6. The AI-optimized terminal data transmission method as described in claim 1, characterized in that: The specific steps for constructing the hierarchical constraint reinforcement learning model are as follows: Based on the reinforcement learning decision-making framework, a hierarchical structure is constructed, consisting of an input layer, a hierarchical policy decision layer, a constraint judgment layer, and an output layer; the hierarchical policy decision layer includes a high-level decision layer and a low-level execution layer. The input layer receives the transmission state feature vector and inputs it to the hierarchical policy decision layer. The higher-level decision layer makes global scheduling decisions, and the lower-level execution layer makes transmission parameter decisions. By establishing a constraint decision layer that runs through both the high-level decision-making layer and the low-level execution layer, and by performing feasibility verification and execution deterministic correction, a hierarchical constraint reinforcement learning model is formed.

7. The AI-optimized terminal data transmission method as described in claim 1, characterized in that: The high-level decision-making layer takes the transmission state feature vector as input, uses a value function-based reinforcement learning method for offline training, and runs on the terminal side in a forward inference mode to learn the scheduling decision rules under different operating states. The lower-level execution layer is trained using a policy network-based reinforcement learning method under the scheduling constraints of the upper layer, and is formed by making detailed decisions on packet segmentation, transmission rhythm and transmission control parameters.
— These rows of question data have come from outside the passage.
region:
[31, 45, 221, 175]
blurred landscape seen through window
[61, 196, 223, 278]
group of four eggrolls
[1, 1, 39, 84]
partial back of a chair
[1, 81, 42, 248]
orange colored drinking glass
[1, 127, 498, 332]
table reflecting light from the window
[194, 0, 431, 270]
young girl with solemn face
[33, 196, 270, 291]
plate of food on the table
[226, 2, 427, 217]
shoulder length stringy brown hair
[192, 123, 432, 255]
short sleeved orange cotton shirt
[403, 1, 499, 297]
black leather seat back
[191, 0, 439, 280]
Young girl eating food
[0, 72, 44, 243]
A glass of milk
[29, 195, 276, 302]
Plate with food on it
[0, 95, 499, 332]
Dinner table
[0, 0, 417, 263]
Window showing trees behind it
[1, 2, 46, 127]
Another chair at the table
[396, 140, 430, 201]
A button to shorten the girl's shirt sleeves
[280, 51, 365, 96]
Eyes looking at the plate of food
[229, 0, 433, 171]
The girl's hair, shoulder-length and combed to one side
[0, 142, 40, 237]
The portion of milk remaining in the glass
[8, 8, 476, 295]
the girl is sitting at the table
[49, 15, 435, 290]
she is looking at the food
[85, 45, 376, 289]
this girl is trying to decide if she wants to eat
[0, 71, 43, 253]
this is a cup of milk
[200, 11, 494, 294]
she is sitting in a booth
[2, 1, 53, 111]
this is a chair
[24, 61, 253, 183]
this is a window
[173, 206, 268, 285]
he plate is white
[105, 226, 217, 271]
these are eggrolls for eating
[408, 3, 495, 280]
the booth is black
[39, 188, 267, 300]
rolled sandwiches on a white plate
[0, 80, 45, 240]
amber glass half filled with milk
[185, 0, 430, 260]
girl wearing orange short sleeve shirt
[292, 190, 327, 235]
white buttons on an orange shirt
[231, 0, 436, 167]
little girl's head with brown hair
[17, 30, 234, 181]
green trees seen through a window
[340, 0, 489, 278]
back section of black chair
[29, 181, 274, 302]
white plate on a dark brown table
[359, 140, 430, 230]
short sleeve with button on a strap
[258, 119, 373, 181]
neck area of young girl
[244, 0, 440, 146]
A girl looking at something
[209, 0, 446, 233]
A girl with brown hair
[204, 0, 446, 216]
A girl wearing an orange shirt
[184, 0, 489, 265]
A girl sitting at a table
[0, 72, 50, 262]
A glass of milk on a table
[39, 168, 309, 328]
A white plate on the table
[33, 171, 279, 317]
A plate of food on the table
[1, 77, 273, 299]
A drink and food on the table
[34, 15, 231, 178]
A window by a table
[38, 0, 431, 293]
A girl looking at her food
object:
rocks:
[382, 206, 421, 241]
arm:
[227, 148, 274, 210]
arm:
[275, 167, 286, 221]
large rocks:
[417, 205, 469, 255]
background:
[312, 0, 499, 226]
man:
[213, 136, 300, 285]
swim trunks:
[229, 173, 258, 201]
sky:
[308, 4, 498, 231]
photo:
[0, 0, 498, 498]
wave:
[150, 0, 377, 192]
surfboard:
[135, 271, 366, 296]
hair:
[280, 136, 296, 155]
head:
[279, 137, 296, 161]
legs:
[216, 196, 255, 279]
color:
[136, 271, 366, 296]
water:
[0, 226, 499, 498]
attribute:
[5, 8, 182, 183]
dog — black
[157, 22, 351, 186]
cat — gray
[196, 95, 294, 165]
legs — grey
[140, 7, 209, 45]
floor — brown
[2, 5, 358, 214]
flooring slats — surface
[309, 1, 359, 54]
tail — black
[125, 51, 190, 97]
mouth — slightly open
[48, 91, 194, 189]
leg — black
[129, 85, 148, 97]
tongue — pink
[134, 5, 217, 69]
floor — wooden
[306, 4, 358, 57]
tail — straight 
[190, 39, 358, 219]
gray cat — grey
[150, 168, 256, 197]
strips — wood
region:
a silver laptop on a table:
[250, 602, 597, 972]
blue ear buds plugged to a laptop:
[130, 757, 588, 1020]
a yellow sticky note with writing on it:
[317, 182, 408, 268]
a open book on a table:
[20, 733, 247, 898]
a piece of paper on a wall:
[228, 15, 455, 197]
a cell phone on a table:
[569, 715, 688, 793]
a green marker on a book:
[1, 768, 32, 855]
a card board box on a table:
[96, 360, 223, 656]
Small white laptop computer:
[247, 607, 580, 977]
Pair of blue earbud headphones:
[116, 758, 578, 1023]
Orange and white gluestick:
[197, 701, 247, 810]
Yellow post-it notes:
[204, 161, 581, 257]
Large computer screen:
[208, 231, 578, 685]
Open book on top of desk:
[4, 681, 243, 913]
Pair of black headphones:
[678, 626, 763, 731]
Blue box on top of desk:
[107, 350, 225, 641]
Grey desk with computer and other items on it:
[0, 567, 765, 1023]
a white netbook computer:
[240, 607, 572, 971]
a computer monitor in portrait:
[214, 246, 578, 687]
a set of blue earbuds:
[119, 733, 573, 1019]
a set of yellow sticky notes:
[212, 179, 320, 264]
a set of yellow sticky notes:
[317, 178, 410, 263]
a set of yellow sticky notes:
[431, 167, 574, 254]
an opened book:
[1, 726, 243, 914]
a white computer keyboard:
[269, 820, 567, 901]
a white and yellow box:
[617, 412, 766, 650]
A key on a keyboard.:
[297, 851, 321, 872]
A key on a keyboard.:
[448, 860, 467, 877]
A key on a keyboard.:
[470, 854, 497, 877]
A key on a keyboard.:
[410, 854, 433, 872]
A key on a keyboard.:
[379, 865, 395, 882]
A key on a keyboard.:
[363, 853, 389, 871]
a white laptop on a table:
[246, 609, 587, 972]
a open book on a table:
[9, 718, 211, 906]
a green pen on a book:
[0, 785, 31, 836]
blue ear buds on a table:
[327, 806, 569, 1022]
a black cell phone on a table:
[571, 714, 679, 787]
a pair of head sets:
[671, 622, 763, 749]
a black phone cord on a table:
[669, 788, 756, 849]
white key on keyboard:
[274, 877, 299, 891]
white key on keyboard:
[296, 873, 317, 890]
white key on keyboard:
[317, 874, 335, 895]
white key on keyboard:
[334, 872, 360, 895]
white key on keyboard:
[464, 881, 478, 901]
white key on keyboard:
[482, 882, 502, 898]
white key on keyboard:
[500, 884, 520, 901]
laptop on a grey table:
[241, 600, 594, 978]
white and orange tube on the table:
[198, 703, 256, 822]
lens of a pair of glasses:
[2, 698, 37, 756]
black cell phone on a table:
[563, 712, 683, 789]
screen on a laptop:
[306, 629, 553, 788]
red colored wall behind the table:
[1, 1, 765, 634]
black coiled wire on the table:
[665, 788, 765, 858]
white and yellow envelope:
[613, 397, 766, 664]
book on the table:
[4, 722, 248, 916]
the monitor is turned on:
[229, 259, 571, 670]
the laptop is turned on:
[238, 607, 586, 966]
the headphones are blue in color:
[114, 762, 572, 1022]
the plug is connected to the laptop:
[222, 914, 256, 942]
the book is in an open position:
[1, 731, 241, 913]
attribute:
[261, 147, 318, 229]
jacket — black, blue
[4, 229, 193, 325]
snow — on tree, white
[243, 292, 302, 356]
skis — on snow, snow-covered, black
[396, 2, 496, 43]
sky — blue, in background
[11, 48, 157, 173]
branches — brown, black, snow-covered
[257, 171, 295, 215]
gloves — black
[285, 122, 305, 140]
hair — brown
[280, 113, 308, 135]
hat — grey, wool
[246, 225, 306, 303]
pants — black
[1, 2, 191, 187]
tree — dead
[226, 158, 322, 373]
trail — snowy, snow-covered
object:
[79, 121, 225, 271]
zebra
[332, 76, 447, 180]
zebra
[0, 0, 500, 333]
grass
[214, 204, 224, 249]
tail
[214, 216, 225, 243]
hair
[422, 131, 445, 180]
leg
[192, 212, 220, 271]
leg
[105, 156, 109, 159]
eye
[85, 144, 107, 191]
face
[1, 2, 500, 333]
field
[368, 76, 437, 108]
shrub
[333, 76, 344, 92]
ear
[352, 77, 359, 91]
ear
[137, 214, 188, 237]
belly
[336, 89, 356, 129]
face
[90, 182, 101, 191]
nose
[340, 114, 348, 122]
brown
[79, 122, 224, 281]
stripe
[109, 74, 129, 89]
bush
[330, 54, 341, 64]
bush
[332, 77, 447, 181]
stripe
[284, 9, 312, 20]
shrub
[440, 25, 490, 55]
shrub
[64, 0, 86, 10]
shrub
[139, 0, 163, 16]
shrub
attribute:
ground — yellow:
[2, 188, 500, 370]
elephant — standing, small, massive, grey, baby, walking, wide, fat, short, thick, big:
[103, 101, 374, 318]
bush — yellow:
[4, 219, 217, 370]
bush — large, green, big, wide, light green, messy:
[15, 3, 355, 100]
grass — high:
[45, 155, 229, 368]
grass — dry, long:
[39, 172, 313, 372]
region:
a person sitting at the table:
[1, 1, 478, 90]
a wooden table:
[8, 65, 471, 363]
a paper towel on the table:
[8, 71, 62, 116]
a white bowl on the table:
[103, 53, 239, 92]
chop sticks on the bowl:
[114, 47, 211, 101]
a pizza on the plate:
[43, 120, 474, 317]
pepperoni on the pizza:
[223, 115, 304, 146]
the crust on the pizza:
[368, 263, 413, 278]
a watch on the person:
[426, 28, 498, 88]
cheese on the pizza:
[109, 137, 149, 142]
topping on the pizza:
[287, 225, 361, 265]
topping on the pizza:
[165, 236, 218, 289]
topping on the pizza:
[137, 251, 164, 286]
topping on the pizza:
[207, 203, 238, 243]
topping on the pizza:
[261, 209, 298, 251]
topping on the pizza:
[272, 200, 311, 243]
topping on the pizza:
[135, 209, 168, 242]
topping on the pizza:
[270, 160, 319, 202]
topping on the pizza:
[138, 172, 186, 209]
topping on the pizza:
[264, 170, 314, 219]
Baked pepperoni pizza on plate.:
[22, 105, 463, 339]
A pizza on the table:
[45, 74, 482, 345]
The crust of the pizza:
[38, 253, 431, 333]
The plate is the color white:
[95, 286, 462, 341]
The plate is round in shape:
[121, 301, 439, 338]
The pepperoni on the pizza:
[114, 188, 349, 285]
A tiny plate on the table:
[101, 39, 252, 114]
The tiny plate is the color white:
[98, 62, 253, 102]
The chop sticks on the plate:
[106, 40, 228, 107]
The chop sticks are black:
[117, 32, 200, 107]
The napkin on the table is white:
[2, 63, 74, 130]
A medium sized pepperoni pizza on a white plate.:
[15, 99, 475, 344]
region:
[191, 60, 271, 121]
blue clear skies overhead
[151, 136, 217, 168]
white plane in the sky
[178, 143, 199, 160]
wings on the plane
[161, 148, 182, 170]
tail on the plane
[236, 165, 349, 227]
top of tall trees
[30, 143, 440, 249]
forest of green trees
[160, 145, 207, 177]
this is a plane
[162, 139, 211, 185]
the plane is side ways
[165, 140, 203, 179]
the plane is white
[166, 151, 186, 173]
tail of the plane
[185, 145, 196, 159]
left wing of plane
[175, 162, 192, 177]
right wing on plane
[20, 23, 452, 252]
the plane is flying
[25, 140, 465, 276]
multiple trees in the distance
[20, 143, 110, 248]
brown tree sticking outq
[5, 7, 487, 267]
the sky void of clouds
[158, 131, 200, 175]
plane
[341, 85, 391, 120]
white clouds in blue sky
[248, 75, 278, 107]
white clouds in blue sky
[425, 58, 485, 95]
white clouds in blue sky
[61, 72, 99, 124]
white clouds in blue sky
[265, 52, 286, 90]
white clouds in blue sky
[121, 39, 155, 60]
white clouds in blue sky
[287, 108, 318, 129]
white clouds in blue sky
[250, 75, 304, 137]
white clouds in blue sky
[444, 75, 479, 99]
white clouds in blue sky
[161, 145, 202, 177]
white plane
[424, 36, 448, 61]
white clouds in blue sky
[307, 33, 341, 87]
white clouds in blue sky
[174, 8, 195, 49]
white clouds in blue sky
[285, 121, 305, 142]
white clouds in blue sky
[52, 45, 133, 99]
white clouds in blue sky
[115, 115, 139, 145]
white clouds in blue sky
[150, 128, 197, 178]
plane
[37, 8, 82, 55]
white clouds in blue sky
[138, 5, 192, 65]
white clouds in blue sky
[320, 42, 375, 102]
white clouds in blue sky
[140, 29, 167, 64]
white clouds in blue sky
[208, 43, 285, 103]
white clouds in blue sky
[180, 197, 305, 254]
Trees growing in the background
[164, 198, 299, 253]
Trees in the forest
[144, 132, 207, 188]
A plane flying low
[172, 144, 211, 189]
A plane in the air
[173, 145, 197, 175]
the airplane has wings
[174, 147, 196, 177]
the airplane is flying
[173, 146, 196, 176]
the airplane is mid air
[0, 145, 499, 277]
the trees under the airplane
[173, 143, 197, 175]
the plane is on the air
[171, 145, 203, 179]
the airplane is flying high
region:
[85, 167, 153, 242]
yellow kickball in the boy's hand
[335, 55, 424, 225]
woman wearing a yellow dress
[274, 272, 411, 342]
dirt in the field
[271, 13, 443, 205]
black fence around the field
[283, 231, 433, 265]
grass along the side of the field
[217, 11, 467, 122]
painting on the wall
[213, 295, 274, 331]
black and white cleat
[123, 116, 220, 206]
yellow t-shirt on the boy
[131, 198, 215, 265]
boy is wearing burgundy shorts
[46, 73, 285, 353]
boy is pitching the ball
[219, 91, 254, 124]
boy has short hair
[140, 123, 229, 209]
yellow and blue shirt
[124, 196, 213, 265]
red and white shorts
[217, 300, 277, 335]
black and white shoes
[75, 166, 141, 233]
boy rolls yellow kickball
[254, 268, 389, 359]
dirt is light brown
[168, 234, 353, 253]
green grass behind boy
8. The AI-optimized terminal data transmission method as described in claim 1, characterized in that: The specific steps for obtaining the transmission feedback record are as follows: Based on feasible scheduling strategies, construct an upper-level scheduling constraint view, and within the scope of the upper-level scheduling constraint view, select data to be sent from the marked queues to be transmitted to form a set of data to be sent. Based on feasible transmission strategies, perform data organization and packet processing on the data set to be sent, and send the corresponding data packets; collect the data packet sending results and establish an association record with the corresponding data to be sent to generate a transmission feedback record.